* Task *
Rewrite the material below as a Markdown table with the columns Row and Line, starting at the beginning and ending at the line that contains "old slave-holding rascals in their own c". Skip any blank lines.

* Dataset records *
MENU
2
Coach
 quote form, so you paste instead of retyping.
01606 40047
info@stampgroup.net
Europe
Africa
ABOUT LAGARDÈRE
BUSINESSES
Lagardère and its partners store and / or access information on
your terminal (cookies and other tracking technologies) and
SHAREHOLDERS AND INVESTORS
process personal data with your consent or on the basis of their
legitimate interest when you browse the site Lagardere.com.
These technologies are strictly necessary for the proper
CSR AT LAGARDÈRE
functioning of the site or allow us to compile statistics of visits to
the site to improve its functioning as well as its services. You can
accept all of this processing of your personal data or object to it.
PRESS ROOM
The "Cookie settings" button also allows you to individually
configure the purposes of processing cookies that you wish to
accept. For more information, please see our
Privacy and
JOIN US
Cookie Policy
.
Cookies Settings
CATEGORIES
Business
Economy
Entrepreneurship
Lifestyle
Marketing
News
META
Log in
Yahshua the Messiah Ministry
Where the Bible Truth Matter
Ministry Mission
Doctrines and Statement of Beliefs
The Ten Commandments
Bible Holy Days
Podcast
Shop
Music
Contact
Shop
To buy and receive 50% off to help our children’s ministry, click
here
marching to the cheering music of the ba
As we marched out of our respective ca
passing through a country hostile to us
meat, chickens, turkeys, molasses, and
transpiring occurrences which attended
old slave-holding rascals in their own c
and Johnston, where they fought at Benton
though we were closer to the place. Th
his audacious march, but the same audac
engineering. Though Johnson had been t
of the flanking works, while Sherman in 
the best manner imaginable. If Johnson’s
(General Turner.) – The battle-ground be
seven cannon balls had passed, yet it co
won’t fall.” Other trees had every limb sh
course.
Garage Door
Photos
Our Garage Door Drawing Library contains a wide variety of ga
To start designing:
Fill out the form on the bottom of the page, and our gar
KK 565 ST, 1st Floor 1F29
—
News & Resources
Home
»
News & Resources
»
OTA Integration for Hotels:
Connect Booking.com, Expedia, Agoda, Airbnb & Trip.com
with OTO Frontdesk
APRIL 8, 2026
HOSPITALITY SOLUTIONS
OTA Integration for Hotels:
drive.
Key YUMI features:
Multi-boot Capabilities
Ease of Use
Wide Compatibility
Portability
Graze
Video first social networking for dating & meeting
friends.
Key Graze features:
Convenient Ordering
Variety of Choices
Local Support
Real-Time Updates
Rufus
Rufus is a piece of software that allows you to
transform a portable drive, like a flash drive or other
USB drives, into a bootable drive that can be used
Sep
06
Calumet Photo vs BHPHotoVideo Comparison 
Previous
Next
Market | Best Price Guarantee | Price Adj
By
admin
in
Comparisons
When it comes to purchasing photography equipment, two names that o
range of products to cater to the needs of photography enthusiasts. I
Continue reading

* Worked solution *
| Row | Line |
|---|---|
| 1 | MENU |
| 2 | 2 |
| 3 | Coach |
| 4 |  quote form, so you paste instead of retyping. |
| 5 | 01606 40047 |
| 6 | info@stampgroup.net |
| 7 | Europe |
| 8 | Africa |
| 9 | ABOUT LAGARDÈRE |
| 10 | BUSINESSES |
| 11 | Lagardère and its partners store and / or access information on |
| 12 | your terminal (cookies and other tracking technologies) and |
| 13 | SHAREHOLDERS AND INVESTORS |
| 14 | process personal data with your consent or on the basis of their |
| 15 | legitimate interest when you browse the site Lagardere.com. |
| 16 | These technologies are strictly necessary for the proper |
| 17 | CSR AT LAGARDÈRE |
| 18 | functioning of the site or allow us to compile statistics of visits to |
| 19 | the site to improve its functioning as well as its services. You can |
| 20 | accept all of this processing of your personal data or object to it. |
| 21 | PRESS ROOM |
| 22 | The "Cookie settings" button also allows you to individually |
| 23 | configure the purposes of processing cookies that you wish to |
| 24 | accept. For more information, please see our |
| 25 | Privacy and |
| 26 | JOIN US |
| 27 | Cookie Policy |
| 28 | . |
| 29 | Cookies Settings |
| 30 | CATEGORIES |
| 31 | Business |
| 32 | Economy |
| 33 | Entrepreneurship |
| 34 | Lifestyle |
| 35 | Marketing |
| 36 | News |
| 37 | META |
| 38 | Log in |
| 39 | Yahshua the Messiah Ministry |
| 40 | Where the Bible Truth Matter |
| 41 | Ministry Mission |
| 42 | Doctrines and Statement of Beliefs |
| 43 | The Ten Commandments |
| 44 | Bible Holy Days |
| 45 | Podcast |
| 46 | Shop |
| 47 | Music |
| 48 | Contact |
| 49 | Shop |
| 50 | To buy and receive 50% off to help our children’s ministry, click |
| 51 | here |
| 52 | marching to the cheering music of the ba |
| 53 | As we marched out of our respective ca |
| 54 | passing through a country hostile to us |
| 55 | meat, chickens, turkeys, molasses, and |
| 56 | transpiring occurrences which attended |
| 57 | old slave-holding rascals in their own c |